The SimpleImage class is just what it says: a dead-simple image class that has just a width, a height, and an array of bytes that holds the pixel values. Images always have three channels, and the pixels are organized from left to right and bottom to top. For instance, a small image with width 3 and height 2 would have data.length == 18; the red, green, and blue components of the lower-left pixel at data[0], data[1], and data[2]; the upper-left pixel in data[9] ... data[11]; and the last pixel is the upper-right pixel at data[15] ... data[17]. In order to access the pixel data you will need to compute indices into this array; you can compute them directly in your resampling code, but things may turn out more readable if you make use of the provided method stubs for SimpleImage.getPixel and SimpleImage.setPixel.

Please notice that pixel value data[i] has the Java type byte, which is awkward because the pixel value is unsigned but Java always treats integer types as signed, so if you don't do anything special, pixel values above 127 will be interpreted as negative numbers. The way to deal with this is with an expression like data[i] & 0xff, which has the effect of transferring the 8 bits of the byte into an int, where they represent the correct value in the range [0, 255]. In converting your result back to byte, a simple cast will do the job, but you need to watch out for values that might be negative or greater than 255; you should clamp these to 0 and 255.

● Prompt 1:
Repeat everything in the SimpleImage passage from "Please notice that" down to "to 0 and 255.", word for word.
● Prompt 2:
Carry the SimpleImage passage on from its final sentence with the part that comes next.

● Data provided:

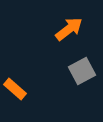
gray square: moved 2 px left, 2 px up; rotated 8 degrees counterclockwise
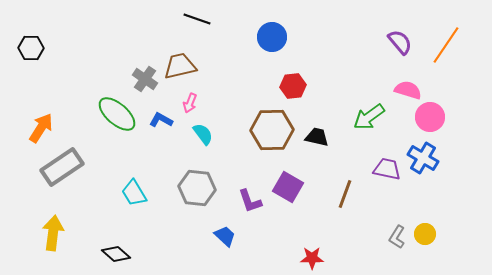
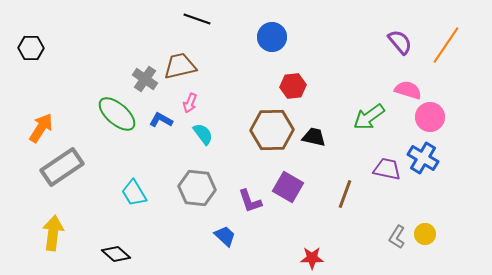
black trapezoid: moved 3 px left
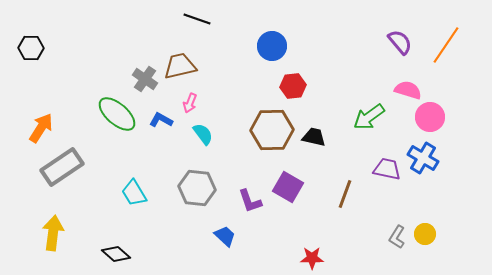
blue circle: moved 9 px down
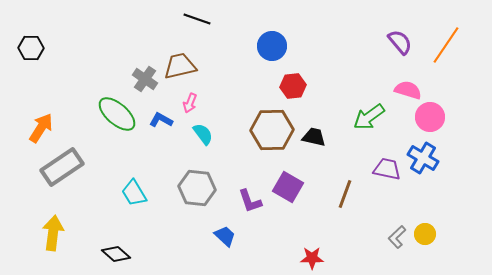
gray L-shape: rotated 15 degrees clockwise
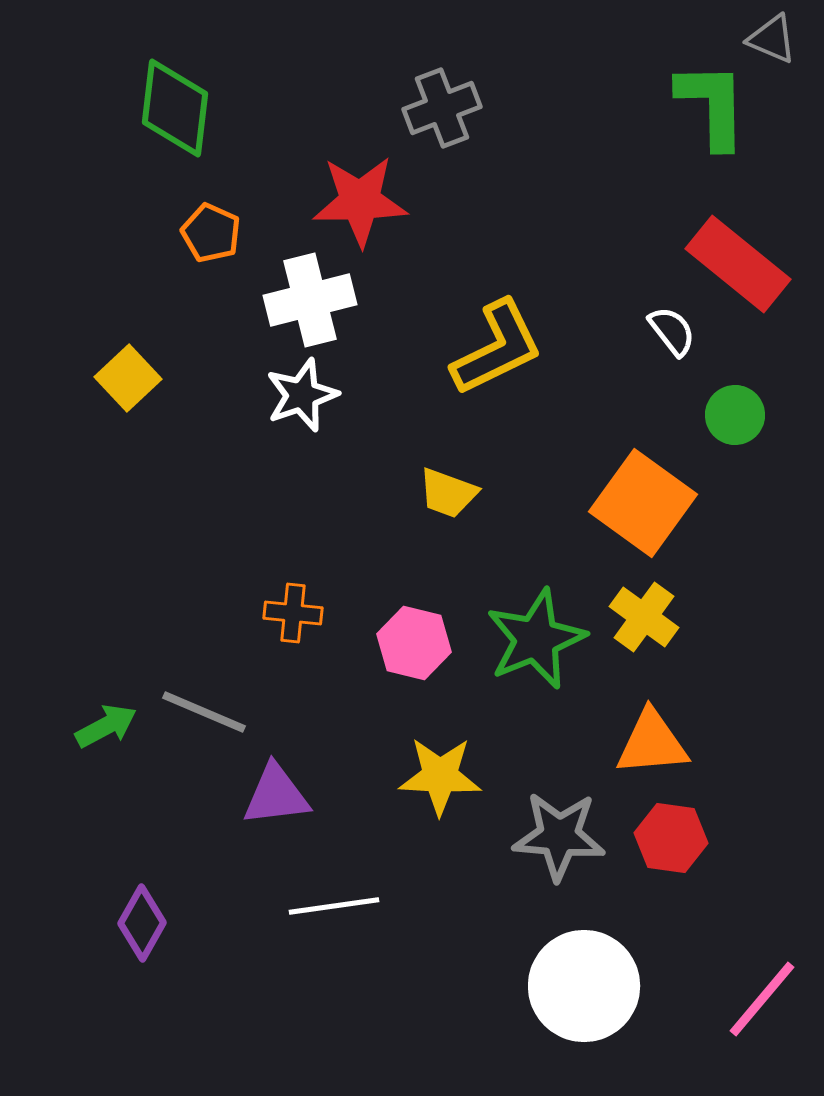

● Expected answer 1:
Please notice that pixel value data[i] has the Java type byte, which is awkward because the pixel value is unsigned but Java always treats integer types as signed, so if you don't do anything special, pixel values above 127 will be interpreted as negative numbers. The way to deal with this is with an expression like data[i] & 0xff, which has the effect of transferring the 8 bits of the byte into an int, where they represent the correct value in the range [0, 255]. In converting your result back to byte, a simple cast will do the job, but you need to watch out for values that might be negative or greater than 255; you should clamp these to 0 and 255.

● Expected answer 2:
Framework

You can complete this assignment keeping completely within the abstraction boundary provided by the ResampleEngine interface. But you may like to look around the code to see how things work. The framework is an fairly minimal example of the use of the OpenGL 3 API, which it accesses from Java using the Lightweight Java GL (LWJGL) 3 library, which provides a very direct translation of the C API as a collection of static methods in Java. For windowing it uses the GLFW library provided through LWJGL. Since GLFW is quite low-level, the ResampleApp is built on the base class cs4620.util.SimpleOpenGLApp, which provides a simple and reasonably familiar interface in terms of and init (called once at startup) and draw (called once per frame) methods, plus a collection of simple event handlers for window resizing, keyboard input, and mouse/trackpad input.

Some of the functionality you fill find in ResampleApp:

• It reads some images from disk with hard-coded filenames. These are easy to change if you'd like to load other images.
• It provides a simple pan-and-zoom UI that controls the source rectangle; the destination image size is controlled by resizing the window.
• Each frame, it calls the resampler with the source image and a destination image that matches the current window dimensions, and writes the destination image to an OpenGL texture of that same size. Then it draws that texture pixel-for-pixel into the window.
• It provides keyboard controls to change which resampler class is in use:
  • B: B-spline
  • C: Catmull-Rom
  • M: Mitchell-Netravali
  • L: Linear with direct implementation (using LinearResampler)
  • F: Linear with filter interpolation (using FilterResampler with LinearFilter)
  • N: Nearest neighbor
  • P: PixelCopier (default)
• Notice that PixelCopier is a trivial version of "resampling" that just copies the bottom left pixels. It doesn't support up/downsample.

Expected results

You can resize the window to exactly match the image with the R key, save an image with the W key, and close window with the Esc key. To help you determine whether your implementation is exactly correct, the framework supports setting the view to a fixed rectangle and writing an image to disk by pressing the T (Test) key. An image is saved with current filter type in name, and you can compare the result with the following images, which can also be found at data/cactus_reference_images.

To save a test image with certain filter, you need to press the key corresponding to the filter (B, C, F, L, M, N), and then immediately press key T. When using key R, it will change the filter to default one (PixelCopier), and pressing T yields a different view from our reference images.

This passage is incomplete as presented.